Optional Ingredients

  • ½ cup finely chopped crystallized ginger
  • Whipped cream for topping
  • Caramel sauce for topping

Instructions

  1. Preheat the oven: Preheat your oven to 350°F (175°C) and grease or line a 9×13 inch baking pan with parchment paper to ensure the cake doesn’t stick.
  2. Cream butter and sugar: In a large mixing bowl, cream together the unsalted butter and granulated sugar until light and fluffy, which takes about 3-4 minutes using a hand or stand mixer.
  3. Add egg, applesauce, and molasses: Beat in the lightly beaten egg, then mix in the unsweetened applesauce and molasses until fully incorporated, creating a smooth wet mixture.
  4. Combine dry ingredients: In a separate bowl, whisk together the all-purpose flour, baking soda, ground cinnamon, ground ginger, ground cloves, and salt to evenly distribute the spices and leavening agent.
  5. Mix dry and wet ingredients: Gradually add the dry ingredients to the wet mixture, alternating with the hot water, beginning and ending with the dry ingredients.
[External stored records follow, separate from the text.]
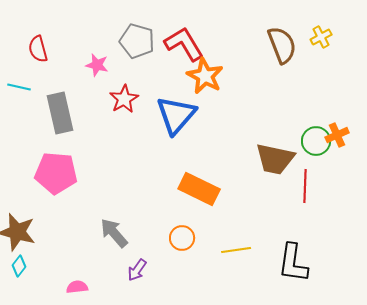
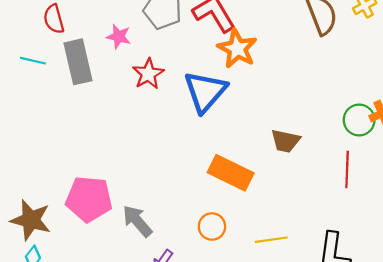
gray rectangle: (60, 113) -> (78, 62), moved
brown trapezoid: (275, 159) -> (286, 141), moved, size x0.7
pink pentagon: (56, 173) -> (89, 199), moved

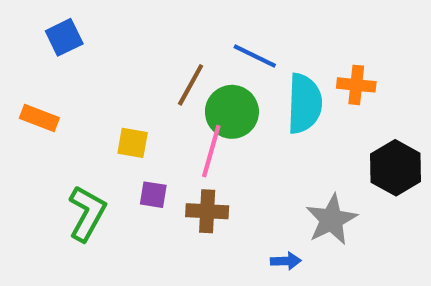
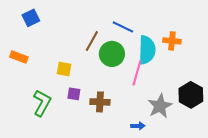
pink line: (211, 151) -> (137, 73), moved
black hexagon: (396, 168) -> (191, 95), moved

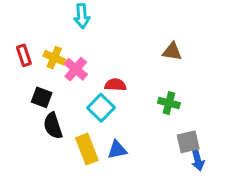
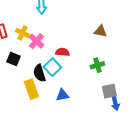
green cross: (169, 103) -> (97, 65), turned -32
black semicircle: (53, 126) -> (39, 73), moved
yellow rectangle: (87, 149) -> (31, 89), moved

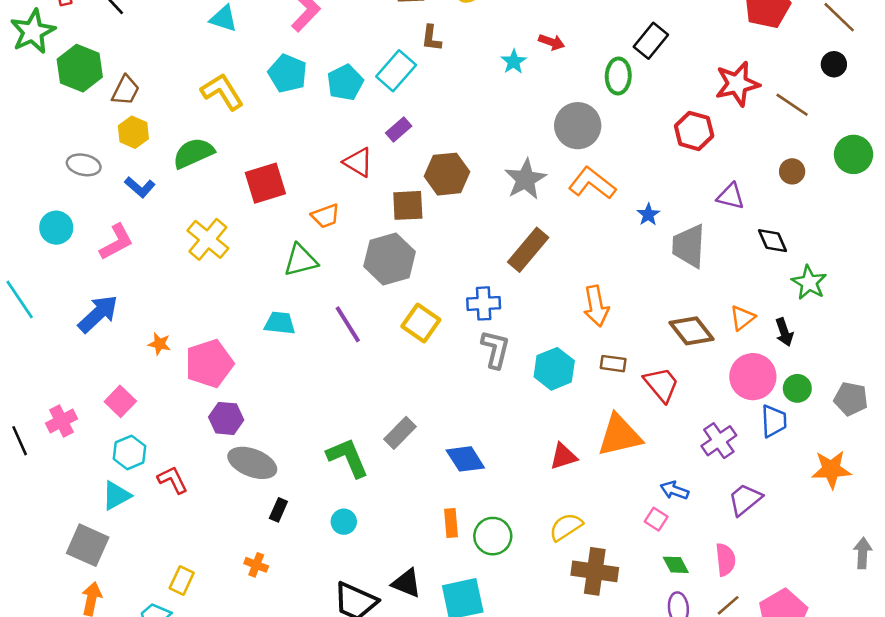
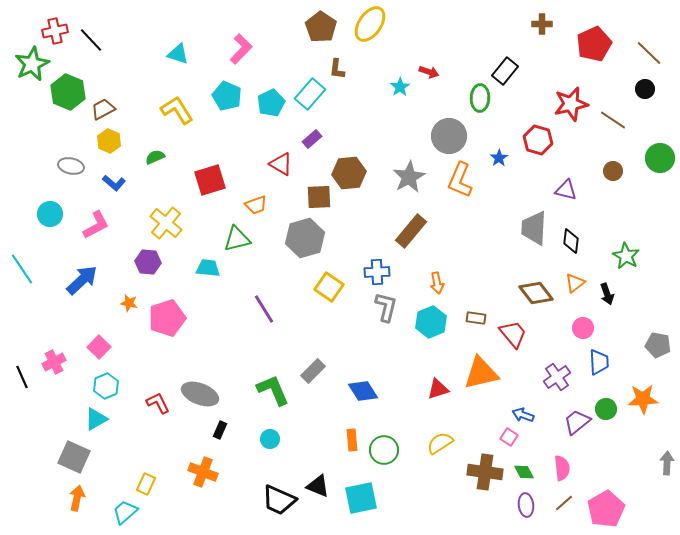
brown trapezoid: (126, 90) -> (103, 109), turned -145
green semicircle: (193, 153) -> (155, 157), size x0.6
orange L-shape: (592, 183) -> (460, 180), turned -105
blue star: (648, 215) -> (499, 158), moved
black diamond: (772, 241) -> (571, 241), moved, turned 30
orange arrow: (596, 306) -> (437, 283), moved, size x0.7
cyan trapezoid: (280, 323) -> (208, 268), moved
purple line: (348, 324) -> (264, 309), moved
pink circle: (753, 377) -> (583, 328), size x0.6
green circle: (797, 388) -> (606, 409), moved
purple hexagon: (226, 418) -> (148, 262), moved
red L-shape: (173, 480) -> (158, 403), moved
orange cross: (256, 565) -> (203, 472), size x1.6
brown cross: (595, 571) -> (485, 472), moved

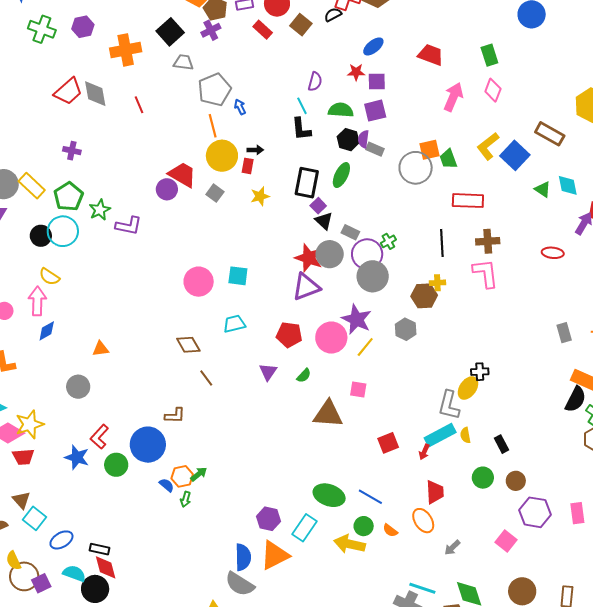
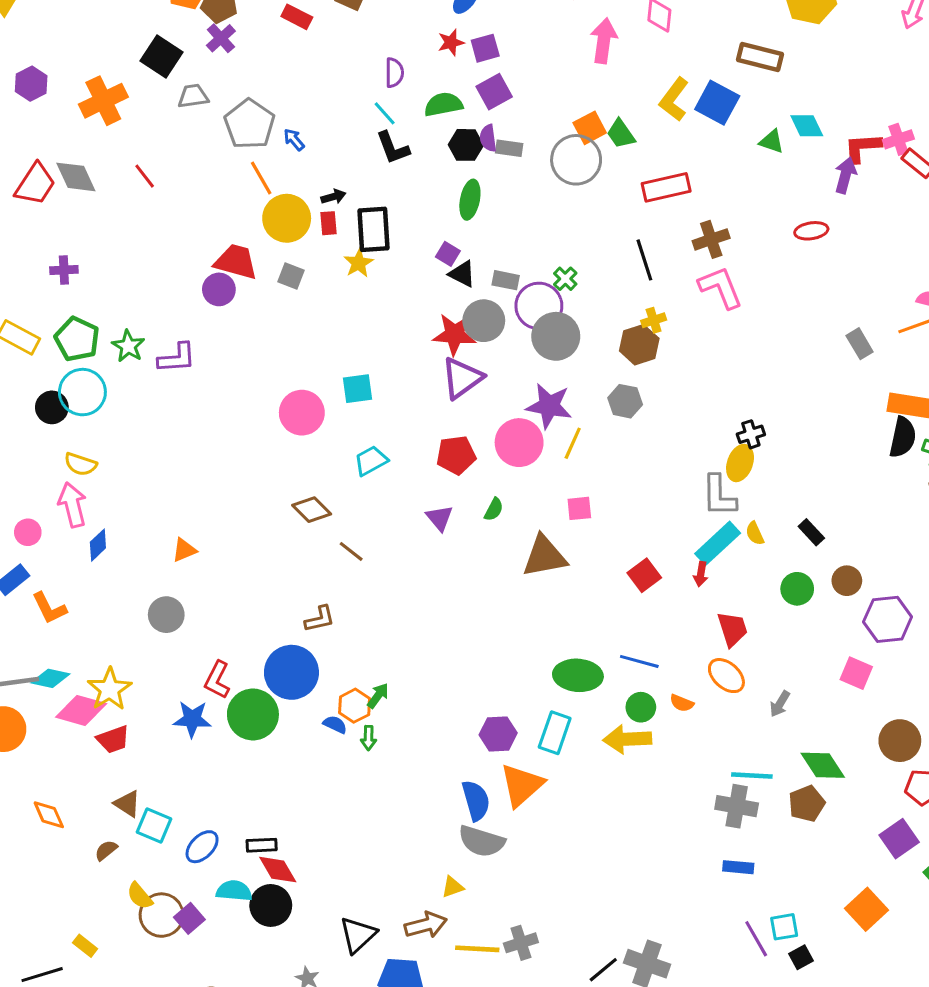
black rectangle: (307, 183) -> (373, 229), moved
green circle: (116, 465) -> (253, 714), size x1.4

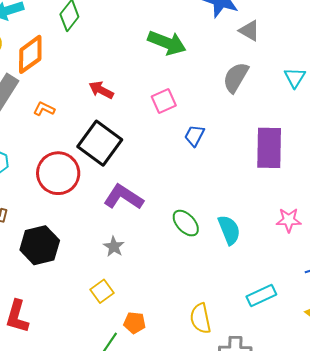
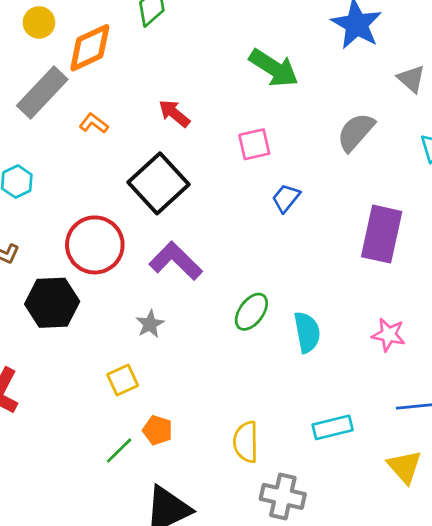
gray triangle: (249, 31) -> (411, 79), moved
red circle: (58, 173) -> (95, 245), moved
green ellipse: (186, 223) -> (251, 312), turned 68

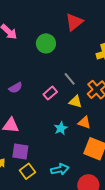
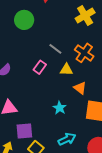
orange triangle: (84, 123) -> (80, 88), turned 32
cyan star: (61, 128) -> (60, 108), moved

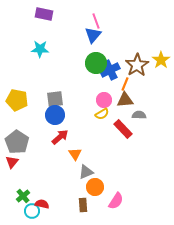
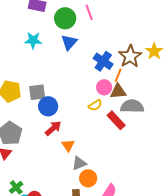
blue triangle: (93, 35) -> (69, 42), moved
green circle: (96, 63) -> (65, 18), moved
blue cross: (110, 70) -> (103, 61), turned -30
gray square: (55, 99) -> (37, 92), moved
pink circle: (104, 100) -> (104, 87), moved
gray semicircle: (139, 115) -> (132, 106), size x1.6

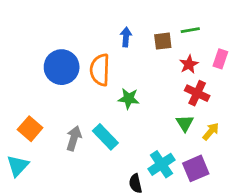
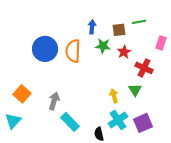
red star: (189, 64) -> (124, 52), moved
green star: (129, 99) -> (103, 46), moved
yellow arrow: (211, 131) -> (114, 96), moved, turned -56
cyan rectangle: (105, 137) -> (70, 122), moved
Stir gently until just combined to keep the batter tender.
  6. Add crystallized ginger: If using, fold in the finely chopped crystallized ginger to add extra texture and bursts of spicy sweetness throughout the cake.
  7. Pour and bake: Pour the batter into the prepared pan and smooth the top with a spatula. Bake in the preheated oven for 40-50 minutes or until a toothpick inserted into the center comes out clean.
  8. Cool and serve: Allow the gingerbread cake to cool completely in the pan on a wire rack. Serve slices topped with whipped cream and drizzled caramel sauce if desired for an extra indulgent touch.

Notes

  • Make sure to use unsulfured molasses for the best flavor.
  • The applesauce adds moisture and helps keep the cake tender; do not skip it.
  • Allow the cake to cool completely before slicing to prevent crumbling.
  • The optional crystallized ginger adds a wonderful spicy zing but can be omitted if preferred.
  • Store leftover cake in an airtight container at room temperature for up to 3 days or refrigerate for up to a week.